Problem: Please output the stretch of the records from the line containing "Portelle American Mahjong" through the line containing "だしつゆのかわりになって、おいしいんです。", both included, word for word and without the pictures.
○ ○ ○ ○ ○ ○ ○
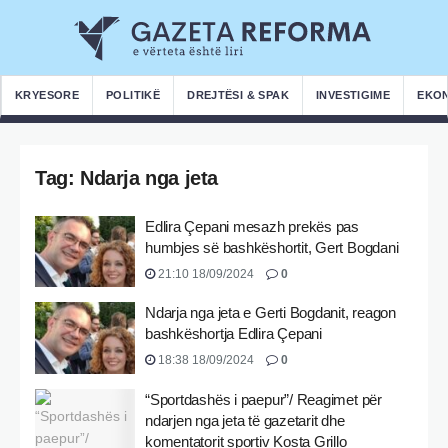
KRYESORE
POLITIKË
DREJTËSI & SPAK
INVESTIGIME
EKO
Tag:
Ndarja nga jeta
Edlira Çepani mesazh prekës pas
humbjes së bashkëshortit, Gert Bogdani
21:10 18/09/2024
0
Ndarja nga jeta e Gerti Bogdanit, reagon
bashkëshortja Edlira Çepani
18:38 18/09/2024
0
“Sportdashës i paepur”/ Reagimet për
ndarjen nga jeta të gazetarit dhe
komentatorit sportiv Kosta Grillo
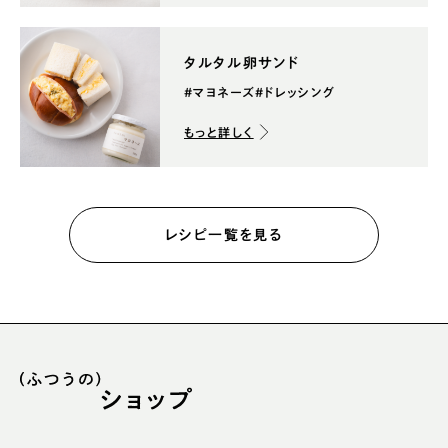
タルタル卵サンド
#マヨネーズ
#ドレッシング
もっと詳しく
レシピ一覧を見る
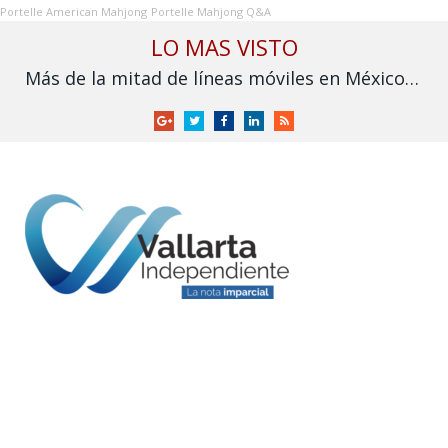
Portelle American Mahjong
Portelle Mahjong Q&A
LO MAS VISTO
Más de la mitad de líneas móviles en México aún no se vinculan a la CURP
Google
Twitter
Facebook
LinkedIn
RSS
+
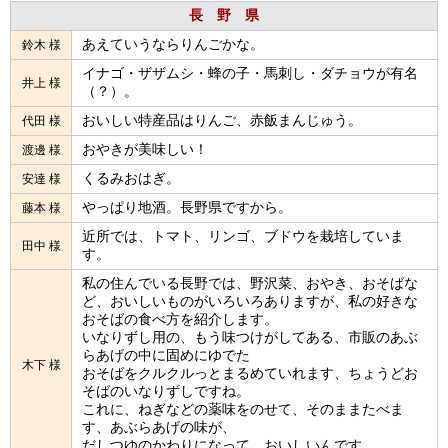
長 野 県
あえていうならりんごかな。
鈴木 様
イナゴ・ザザムシ・蜂の子・馬刺し・ダチョウが有名
井上 様
（？）。
おいしい特産品はりんご、赤飯まんじゅう。
代田 様
おやきが美味しい！
渡邊 様
くるみおはぎ。
安達 様
やっぱり地酒。長野県ですから。
藤本 様
近所では、トマト、リンゴ、ブドウを栽培していま
田中 様
す。
私の住んでいる長野では、野沢菜、おやき、おそばな
ど、おいしいものがいろいろありますが、私の好きな
おそばの食べ方を紹介します。
いなりずし用の、もう味つけがしてある、市販のあぶ
らあげの中に固めにゆでた
木下 様
おそばをクルクルっとまるめていれます、ちょうどお
そばのいなりずしですね。
これに、ねぎなどの薬味をのせて、そのままたべま
す、あぶらあげの味が、
だしつゆのかわりになって、おいしいんです。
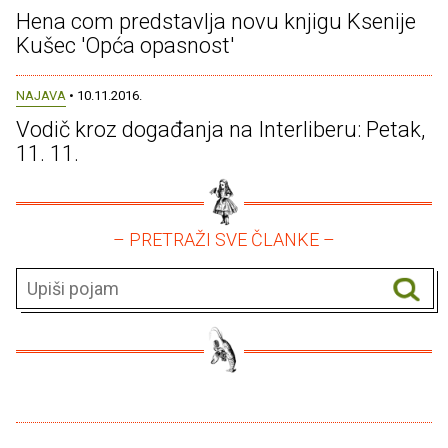
Hena com predstavlja novu knjigu Ksenije
Kušec 'Opća opasnost'
NAJAVA
• 10.11.2016.
Vodič kroz događanja na Interliberu: Petak,
11. 11.
– PRETRAŽI SVE ČLANKE –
○ ○ ○ ○ ○ ○ ○
Solution to the problem:
Portelle American Mahjong
Portelle Mahjong Q&A
LO MAS VISTO
Más de la mitad de líneas móviles en México aún no se vinculan a la CURP
Google
Twitter
Facebook
LinkedIn
RSS
+
長 野 県
あえていうならりんごかな。
鈴木 様
イナゴ・ザザムシ・蜂の子・馬刺し・ダチョウが有名
井上 様
（？）。
おいしい特産品はりんご、赤飯まんじゅう。
代田 様
おやきが美味しい！
渡邊 様
くるみおはぎ。
安達 様
やっぱり地酒。長野県ですから。
藤本 様
近所では、トマト、リンゴ、ブドウを栽培していま
田中 様
す。
私の住んでいる長野では、野沢菜、おやき、おそばな
ど、おいしいものがいろいろありますが、私の好きな
おそばの食べ方を紹介します。
いなりずし用の、もう味つけがしてある、市販のあぶ
らあげの中に固めにゆでた
木下 様
おそばをクルクルっとまるめていれます、ちょうどお
そばのいなりずしですね。
これに、ねぎなどの薬味をのせて、そのままたべま
す、あぶらあげの味が、
だしつゆのかわりになって、おいしいんです。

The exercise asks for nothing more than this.